Mathematical communication then continues by listening.  Mathematicians share their results as preprints and at meetings so that others can see what they are doing and so that the authors might gain from the feedback.  Mathematical disagreements and times arise but they are addressed in the time honored way: put up or shut up.  That is, either present a proof of your position or admit it is just a guess (often called a conjecture or heuristics).  Mathematical journals are refereed.  Referees read to see if the mathematics is new, correct, and appropriately presented.  They often ask questions and make suggestions that help authors improve their articles.  Mathematics is a conversation, not a soliloquy.  Crackpots are unable to listen, unable to join into this conversation.  In fact most crackpots set themselves in direct opposition to the dialog of mathematics.

Establishing Claim

How do mathematicians establish claim to their ideas?  They publish.  Eventually in a journal, but usually first by e-mail, preprints and at mathematical conventions.  Many mathematicians point out if you just read the journals, then you are already several years behind the key researchers.  Most mathematicians have had ideas that they have failed to publish, and so when others published those ideas first, the others appropriately got the credit.  Ironically, some crackpots keep their "discovery" secret.  Should they (by some great stroke of luck) be correct, the crackpots own claim to the idea may be lost.  In mathematics you establish your claim by sharing your proof (correctly, concisely, in the appropriate locations). 

But what about...

Some of the behaviors attributed to crackpots are also present in the elder statesmen of mathematics.  For example, Paul Erdös famously offered prizes for proofs (and disproofs) of those things he thought true.  Before his death he paid on many of these offers (and others maintain a fund to continue to pay on most of his offers).  But Erdös' mathematical saneness is well established by the 1500+ papers he wrote or coauthored.  Indeed it is these articles that established his right to offer prizes.
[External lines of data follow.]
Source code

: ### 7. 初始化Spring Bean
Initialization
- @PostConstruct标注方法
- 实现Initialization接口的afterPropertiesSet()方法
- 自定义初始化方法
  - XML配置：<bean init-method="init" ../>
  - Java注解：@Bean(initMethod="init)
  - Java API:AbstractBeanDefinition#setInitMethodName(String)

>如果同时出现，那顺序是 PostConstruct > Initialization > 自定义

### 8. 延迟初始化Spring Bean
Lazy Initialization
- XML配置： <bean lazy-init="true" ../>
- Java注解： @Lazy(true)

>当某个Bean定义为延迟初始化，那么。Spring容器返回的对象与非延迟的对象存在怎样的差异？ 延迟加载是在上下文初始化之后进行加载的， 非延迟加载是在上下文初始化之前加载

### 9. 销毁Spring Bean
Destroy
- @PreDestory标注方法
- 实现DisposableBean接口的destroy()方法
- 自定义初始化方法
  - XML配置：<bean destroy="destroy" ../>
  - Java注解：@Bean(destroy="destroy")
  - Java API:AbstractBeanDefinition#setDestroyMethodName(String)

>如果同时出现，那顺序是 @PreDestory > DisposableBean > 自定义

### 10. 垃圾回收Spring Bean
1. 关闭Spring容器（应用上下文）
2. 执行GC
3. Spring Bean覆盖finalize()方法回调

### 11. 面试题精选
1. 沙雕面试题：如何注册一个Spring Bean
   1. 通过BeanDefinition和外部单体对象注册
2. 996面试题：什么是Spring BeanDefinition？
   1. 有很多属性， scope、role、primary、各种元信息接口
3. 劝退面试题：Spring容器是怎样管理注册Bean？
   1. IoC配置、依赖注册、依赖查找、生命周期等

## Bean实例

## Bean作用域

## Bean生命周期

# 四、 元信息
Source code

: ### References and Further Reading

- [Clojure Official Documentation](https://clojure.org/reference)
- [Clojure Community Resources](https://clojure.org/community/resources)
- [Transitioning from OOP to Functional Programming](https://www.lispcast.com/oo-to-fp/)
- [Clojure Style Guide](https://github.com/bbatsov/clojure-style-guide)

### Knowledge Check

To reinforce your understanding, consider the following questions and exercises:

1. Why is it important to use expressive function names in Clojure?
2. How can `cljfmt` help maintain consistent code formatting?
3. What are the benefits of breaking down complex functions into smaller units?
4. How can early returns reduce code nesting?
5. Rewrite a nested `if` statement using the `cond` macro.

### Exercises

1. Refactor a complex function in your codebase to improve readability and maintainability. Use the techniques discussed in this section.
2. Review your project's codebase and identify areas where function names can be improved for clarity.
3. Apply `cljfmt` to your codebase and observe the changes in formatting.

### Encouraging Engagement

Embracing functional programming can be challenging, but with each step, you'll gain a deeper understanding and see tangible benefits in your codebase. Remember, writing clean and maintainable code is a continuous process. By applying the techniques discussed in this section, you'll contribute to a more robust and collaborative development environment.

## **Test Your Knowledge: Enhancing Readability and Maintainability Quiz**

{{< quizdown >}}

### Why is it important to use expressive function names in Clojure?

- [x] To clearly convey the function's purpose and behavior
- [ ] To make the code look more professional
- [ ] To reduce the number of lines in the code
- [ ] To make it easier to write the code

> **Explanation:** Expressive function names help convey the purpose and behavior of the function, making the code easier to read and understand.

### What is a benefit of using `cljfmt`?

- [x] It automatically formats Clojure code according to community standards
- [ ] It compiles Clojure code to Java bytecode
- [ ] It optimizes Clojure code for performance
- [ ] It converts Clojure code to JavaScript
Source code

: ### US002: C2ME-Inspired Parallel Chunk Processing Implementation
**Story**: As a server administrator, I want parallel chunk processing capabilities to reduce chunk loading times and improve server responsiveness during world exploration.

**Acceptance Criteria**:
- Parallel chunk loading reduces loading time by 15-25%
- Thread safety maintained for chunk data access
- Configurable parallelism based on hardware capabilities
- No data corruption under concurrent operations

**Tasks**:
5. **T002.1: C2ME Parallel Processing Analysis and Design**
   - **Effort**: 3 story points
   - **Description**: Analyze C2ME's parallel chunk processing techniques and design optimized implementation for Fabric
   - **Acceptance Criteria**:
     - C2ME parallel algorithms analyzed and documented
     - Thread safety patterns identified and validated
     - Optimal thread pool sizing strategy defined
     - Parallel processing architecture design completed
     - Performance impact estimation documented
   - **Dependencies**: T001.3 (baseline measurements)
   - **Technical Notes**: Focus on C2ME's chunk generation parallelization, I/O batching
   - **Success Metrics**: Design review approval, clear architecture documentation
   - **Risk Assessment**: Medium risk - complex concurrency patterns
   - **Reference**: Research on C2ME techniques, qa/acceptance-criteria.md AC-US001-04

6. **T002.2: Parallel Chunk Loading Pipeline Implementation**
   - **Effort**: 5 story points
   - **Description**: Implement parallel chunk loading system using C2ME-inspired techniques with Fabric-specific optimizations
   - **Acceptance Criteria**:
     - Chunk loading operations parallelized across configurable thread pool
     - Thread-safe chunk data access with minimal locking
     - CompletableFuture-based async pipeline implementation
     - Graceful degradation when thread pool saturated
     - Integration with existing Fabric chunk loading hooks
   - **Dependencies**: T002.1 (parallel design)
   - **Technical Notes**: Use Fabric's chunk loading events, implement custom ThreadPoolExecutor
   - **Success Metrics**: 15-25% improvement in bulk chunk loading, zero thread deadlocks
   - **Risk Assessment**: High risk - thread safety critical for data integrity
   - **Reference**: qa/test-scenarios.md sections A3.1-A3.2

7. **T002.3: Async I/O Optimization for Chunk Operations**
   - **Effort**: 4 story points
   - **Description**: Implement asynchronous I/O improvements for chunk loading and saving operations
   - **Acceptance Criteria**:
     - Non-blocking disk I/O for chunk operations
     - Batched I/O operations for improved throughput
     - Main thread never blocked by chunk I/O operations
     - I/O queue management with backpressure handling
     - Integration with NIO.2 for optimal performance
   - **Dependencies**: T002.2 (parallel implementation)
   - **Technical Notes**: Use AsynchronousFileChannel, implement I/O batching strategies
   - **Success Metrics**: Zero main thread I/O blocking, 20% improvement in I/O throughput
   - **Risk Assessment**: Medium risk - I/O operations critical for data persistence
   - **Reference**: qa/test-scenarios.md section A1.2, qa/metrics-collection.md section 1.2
Another excellent example is Andre Wiles who proved Fermat's Last Theorem (FLT).  Even though Wiles was exceptionally well established as a mathematician, he hesitated to state publicly what he was working on.  Not because he thought his work might be stolen, but because merely claiming to have proven something thousands of the best minds in history have failed at, brings your work under grave suspicion.  So what did he do?  What all mathematicians do: he shared his ideas!  First he shared with a colleague in a course at his school.  Then with hundreds of colleagues at a mathematical meeting.  Only at the end of that meeting did he actually make his claim.  Why?  First, because his work was important whether or not it could be used to prove FLT.  But perhaps more importantly to allow errors in his work to be pointed out before making a grandiose claim as FLT.

Wiles then sent out his preprints and submitted to a journal.  His work was circulated on the Internet.  And as would be expected in a work of this size, errors were found.  Most were trivial and immediately fixed, but one stopped the proof dead in its tracks.  Eventually, with the help of another mathematician, Wiles circumvented the major error, and the proof was published.  His work will be continue to be questioned, examined, modified (and even doubted) for many years, but it is out there for all to see.  Mathematicians publish.